EXERCISE OBJECTIVE - List each line in the items below that contains the string "newSketch", copying every such line in full.

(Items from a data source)
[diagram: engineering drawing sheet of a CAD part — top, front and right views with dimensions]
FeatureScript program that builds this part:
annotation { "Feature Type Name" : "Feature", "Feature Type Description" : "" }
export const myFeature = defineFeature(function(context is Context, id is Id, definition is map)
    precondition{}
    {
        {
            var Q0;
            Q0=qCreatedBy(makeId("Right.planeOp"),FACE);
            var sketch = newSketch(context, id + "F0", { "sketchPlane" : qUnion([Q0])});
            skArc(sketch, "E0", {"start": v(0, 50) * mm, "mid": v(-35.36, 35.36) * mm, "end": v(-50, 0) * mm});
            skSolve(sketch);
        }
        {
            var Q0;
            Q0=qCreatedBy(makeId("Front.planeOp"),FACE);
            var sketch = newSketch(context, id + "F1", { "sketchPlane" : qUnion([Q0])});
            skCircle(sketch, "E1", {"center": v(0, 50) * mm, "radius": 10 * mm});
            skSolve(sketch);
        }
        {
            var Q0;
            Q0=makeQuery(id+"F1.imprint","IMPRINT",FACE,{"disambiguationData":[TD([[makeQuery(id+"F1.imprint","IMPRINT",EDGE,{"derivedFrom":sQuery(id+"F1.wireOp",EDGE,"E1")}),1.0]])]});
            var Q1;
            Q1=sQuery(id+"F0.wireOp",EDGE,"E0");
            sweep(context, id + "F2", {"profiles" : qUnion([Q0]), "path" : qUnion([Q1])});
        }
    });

OUTPUT FOR THIS EXERCISE -
            var sketch = newSketch(context, id + "F0", { "sketchPlane" : qUnion([Q0])});
            var sketch = newSketch(context, id + "F1", { "sketchPlane" : qUnion([Q0])});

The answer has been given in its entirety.